Gary Lineker, not given his full due as a philosopher, once said, “Football is a simple game; 22 men chase a ball for 90 minutes and at the end the Germans always win.” It’s as true now as it was in Gary’s prime.
After an inexplicable twenty-four year gap, Deutschland finally lifted Jules Rimet once again after last night’s 1-0 win over Argentina. And they deserved it, not just on the night but across the whole of the tournament. They were unquestionably the best side. I went into the match not really minding who won or lost, but with the thought in the back of my mind that I had predicted before everything in Brazil kicked off that Argentina would win it all. So I was sort of slightly pushing for them. But once it got going, I definitely felt myself willing the Germans on, and the deeper into the match we got the more I felt that way. Particularly in extra time, when the Argentinians gave up all hope seemingly of winning through playing better football and just started to throw their elbows around recklessly. Plus, it was nice that the game was won on a brilliant goal; Gotze’s effort would have been endlessly replayed even if had been a sort of David Platt off-my-backside-didn’t-quite-know-what-was-going-on stinker, so the fact that it is a genuinely fantastic piece of football is a relief.
Messi has been named the player of the tournament, which I think is a misstep.
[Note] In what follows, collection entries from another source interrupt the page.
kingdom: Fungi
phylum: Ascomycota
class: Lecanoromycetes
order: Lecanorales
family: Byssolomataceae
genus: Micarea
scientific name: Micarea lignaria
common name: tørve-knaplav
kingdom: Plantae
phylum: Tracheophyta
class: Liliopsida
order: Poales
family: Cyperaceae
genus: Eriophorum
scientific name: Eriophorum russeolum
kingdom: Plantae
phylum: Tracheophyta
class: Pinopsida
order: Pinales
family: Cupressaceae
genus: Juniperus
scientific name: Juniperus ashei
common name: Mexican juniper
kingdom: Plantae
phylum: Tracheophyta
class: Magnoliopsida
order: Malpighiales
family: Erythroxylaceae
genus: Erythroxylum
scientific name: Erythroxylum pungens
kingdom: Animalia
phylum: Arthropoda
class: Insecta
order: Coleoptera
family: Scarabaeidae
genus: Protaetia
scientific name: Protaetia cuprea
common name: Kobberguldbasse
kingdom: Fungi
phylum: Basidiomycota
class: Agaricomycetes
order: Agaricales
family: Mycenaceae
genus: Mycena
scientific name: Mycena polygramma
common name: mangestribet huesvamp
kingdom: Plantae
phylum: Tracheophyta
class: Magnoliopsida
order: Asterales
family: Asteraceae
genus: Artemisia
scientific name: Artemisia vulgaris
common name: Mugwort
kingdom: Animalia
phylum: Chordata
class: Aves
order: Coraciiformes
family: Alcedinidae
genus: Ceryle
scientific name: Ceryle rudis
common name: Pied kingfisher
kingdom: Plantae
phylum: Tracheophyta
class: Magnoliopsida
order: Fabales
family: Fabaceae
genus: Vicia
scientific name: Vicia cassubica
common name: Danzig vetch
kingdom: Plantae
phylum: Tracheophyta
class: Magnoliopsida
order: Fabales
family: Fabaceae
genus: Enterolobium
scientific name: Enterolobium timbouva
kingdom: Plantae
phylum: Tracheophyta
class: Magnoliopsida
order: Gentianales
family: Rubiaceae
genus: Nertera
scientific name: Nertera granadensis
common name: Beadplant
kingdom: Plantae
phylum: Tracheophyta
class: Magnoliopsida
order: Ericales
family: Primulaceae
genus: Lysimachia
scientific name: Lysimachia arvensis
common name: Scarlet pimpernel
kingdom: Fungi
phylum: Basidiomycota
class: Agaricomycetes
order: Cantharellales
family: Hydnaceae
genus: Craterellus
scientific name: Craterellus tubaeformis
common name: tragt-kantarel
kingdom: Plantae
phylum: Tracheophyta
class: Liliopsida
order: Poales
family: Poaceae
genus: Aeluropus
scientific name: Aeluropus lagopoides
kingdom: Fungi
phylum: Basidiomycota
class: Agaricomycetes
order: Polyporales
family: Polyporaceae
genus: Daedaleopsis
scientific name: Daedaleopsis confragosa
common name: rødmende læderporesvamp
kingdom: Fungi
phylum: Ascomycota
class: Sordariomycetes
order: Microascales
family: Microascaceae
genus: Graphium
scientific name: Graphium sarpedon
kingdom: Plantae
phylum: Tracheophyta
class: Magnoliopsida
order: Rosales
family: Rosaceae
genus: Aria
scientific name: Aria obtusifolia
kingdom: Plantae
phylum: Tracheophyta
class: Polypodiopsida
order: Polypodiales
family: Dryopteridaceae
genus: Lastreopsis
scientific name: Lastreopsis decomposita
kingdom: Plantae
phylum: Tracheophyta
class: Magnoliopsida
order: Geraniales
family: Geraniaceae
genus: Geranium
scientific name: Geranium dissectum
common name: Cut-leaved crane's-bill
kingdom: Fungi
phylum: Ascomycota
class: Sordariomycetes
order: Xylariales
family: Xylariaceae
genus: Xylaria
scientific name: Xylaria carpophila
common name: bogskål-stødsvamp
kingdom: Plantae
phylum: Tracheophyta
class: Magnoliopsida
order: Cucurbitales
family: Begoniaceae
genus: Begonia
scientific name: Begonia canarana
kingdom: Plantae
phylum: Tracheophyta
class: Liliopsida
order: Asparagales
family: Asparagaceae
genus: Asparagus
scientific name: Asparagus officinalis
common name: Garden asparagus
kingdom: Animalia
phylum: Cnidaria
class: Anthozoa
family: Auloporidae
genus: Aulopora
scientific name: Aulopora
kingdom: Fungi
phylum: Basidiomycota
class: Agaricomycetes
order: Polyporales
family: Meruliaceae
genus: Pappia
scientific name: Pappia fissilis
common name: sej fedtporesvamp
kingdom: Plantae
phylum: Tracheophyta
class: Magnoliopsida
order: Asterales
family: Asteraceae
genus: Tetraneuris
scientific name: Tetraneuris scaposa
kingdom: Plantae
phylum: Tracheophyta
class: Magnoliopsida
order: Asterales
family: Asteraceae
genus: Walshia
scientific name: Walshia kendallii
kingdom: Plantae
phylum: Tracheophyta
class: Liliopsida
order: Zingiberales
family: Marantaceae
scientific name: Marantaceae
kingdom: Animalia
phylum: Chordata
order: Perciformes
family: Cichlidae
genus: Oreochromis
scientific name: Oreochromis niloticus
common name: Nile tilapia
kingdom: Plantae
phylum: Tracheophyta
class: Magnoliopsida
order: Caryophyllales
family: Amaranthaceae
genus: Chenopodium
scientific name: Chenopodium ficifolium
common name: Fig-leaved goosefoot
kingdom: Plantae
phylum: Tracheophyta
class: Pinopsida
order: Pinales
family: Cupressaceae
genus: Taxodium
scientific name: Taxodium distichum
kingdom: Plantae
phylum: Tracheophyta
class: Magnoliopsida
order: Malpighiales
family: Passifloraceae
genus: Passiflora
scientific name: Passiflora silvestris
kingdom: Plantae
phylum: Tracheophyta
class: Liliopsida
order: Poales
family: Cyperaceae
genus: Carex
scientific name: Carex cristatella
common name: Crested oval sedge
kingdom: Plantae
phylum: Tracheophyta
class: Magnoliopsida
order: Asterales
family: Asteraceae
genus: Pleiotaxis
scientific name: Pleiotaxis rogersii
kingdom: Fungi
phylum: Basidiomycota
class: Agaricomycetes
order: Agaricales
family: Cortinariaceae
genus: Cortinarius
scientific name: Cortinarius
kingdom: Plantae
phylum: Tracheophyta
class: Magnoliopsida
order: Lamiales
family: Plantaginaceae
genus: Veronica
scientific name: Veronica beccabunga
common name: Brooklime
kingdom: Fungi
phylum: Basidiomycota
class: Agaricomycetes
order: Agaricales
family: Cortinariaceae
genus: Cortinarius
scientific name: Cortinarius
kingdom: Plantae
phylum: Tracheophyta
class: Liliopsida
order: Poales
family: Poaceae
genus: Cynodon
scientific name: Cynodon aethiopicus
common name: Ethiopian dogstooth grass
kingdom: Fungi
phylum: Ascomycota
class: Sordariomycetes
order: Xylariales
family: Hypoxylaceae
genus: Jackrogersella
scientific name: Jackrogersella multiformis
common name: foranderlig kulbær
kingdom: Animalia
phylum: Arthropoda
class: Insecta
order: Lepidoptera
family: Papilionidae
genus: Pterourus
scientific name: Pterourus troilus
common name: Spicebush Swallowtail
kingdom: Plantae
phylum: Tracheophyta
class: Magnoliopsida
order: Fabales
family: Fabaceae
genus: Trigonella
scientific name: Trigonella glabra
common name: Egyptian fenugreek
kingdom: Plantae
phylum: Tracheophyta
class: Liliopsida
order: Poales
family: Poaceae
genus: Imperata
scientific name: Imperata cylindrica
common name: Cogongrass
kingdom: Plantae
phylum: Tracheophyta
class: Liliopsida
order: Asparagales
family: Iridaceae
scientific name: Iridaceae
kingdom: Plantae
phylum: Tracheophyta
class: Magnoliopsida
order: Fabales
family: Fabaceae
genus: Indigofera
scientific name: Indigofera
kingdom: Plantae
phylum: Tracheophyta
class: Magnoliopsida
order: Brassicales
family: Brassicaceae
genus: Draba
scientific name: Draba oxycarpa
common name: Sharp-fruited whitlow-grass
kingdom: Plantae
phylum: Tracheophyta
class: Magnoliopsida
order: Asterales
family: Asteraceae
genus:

Truth is, yes he scored four goals and had some great moments, but for what will have been the prime World Cup, played in his home continent, of the so called best player in the world, his performance across the last month has to be considered a monumental let down. There are rumours that he isn’t entirely fit and that would partly explain his lack of form. Still, last night was his night to shine – and he blew it, that last second ballooning free kick over the bar beautifully summarising it all for Argentina.
So that’s that. Until 2018 and Russia, which we were all reminded of before last night’s match kicked off when the cameras caught Putin and Blatter in the posh seats, yakking and laughing like the best of mates. I could insert a joke about autocratic regimes with an overlay of faux democracy right here, but I’ll digress instead. To ask whether the doom-mongers are correct in asserting that this is “the last real World Cup ever”. To be fair, this is a discussion only going on in snooty intellectual circles, and probably only in London at that. The gist of it is that because the next two World Cups are in less than ideal places, that this signifies some sort of death of the Beautiful Tournament. It’s easy to counter this argument – the World Cup has been held under some very dodgy regimes in the past without a dent in the tournament’s standing (Argentina in 1978 immediately springs to mind). And while intellectuals care a great deal about the politics of FIFA and of host nations, most football fans would watch the World Cup if you held it in Somalia while whole stadiums of fans were being executed. So long as the goals kept coming, of course.